- _What needs to be done_:
Output the records, every one, exactly as given.

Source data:
#####
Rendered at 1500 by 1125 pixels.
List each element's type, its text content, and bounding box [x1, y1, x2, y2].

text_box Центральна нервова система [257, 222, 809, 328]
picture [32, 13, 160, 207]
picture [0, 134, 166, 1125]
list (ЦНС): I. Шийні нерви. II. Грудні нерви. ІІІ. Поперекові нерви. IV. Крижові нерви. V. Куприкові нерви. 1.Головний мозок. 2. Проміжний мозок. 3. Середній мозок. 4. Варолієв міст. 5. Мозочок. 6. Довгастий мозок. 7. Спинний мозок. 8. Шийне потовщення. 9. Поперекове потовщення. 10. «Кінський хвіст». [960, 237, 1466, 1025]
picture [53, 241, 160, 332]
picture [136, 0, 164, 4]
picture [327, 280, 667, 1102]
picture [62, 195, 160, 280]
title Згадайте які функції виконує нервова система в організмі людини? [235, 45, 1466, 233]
#####
- _Answer box_:
Rendered at 1500 by 1125 pixels.
List each element's type, its text content, and bounding box [x1, y1, x2, y2].

text_box Центральна нервова система [257, 222, 809, 328]
picture [32, 13, 160, 207]
picture [0, 134, 166, 1125]
list (ЦНС): I. Шийні нерви. II. Грудні нерви. ІІІ. Поперекові нерви. IV. Крижові нерви. V. Куприкові нерви. 1.Головний мозок. 2. Проміжний мозок. 3. Середній мозок. 4. Варолієв міст. 5. Мозочок. 6. Довгастий мозок. 7. Спинний мозок. 8. Шийне потовщення. 9. Поперекове потовщення. 10. «Кінський хвіст». [960, 237, 1466, 1025]
picture [53, 241, 160, 332]
picture [136, 0, 164, 4]
picture [327, 280, 667, 1102]
picture [62, 195, 160, 280]
title Згадайте які функції виконує нервова система в організмі людини? [235, 45, 1466, 233]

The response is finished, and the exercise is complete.